> **SOURCE PASSAGE**
####
Original artwork description:

Here is an example of the pompous and flatulent language that can be used in the wonderful world of art: ‘(It)….is meant to evoke the experience of pure non-objectivity in the white emptiness of a liberated nothing.’ If you read this about a painting you’d probably roll your eyes at such pretentious twaddle. And yet this was said by none other than Suprematist Supremo, Russian artist Kazimir Malevich (1879-1935). 'It' refers to his seminal Suprematist work ‘Black Square’ (1915) which comprises…er…a plain black square with a plain white border.
####
> **DATA FOR REVIEW**

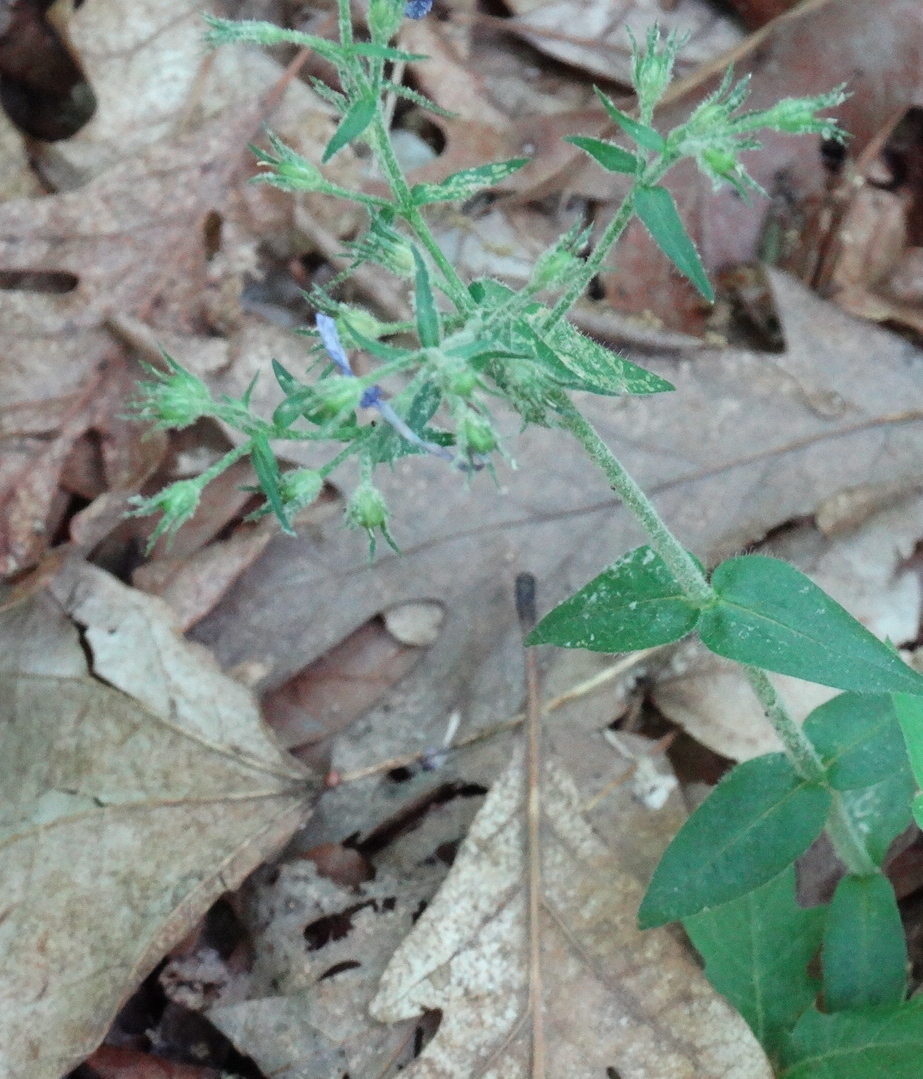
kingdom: Plantae
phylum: Tracheophyta
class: Magnoliopsida
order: Ericales
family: Polemoniaceae
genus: Phlox
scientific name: Phlox divaricata
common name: Blue phlox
####
> **WORK REQUIRED**
Duplicate the passage about Malevich's "Black Square" from "Here is an example" to "plain white border.".

> **ANSWER TO THIS PROBLEM**
Here is an example of the pompous and flatulent language that can be used in the wonderful world of art: ‘(It)….is meant to evoke the experience of pure non-objectivity in the white emptiness of a liberated nothing.’ If you read this about a painting you’d probably roll your eyes at such pretentious twaddle. And yet this was said by none other than Suprematist Supremo, Russian artist Kazimir Malevich (1879-1935). 'It' refers to his seminal Suprematist work ‘Black Square’ (1915) which comprises…er…a plain black square with a plain white border.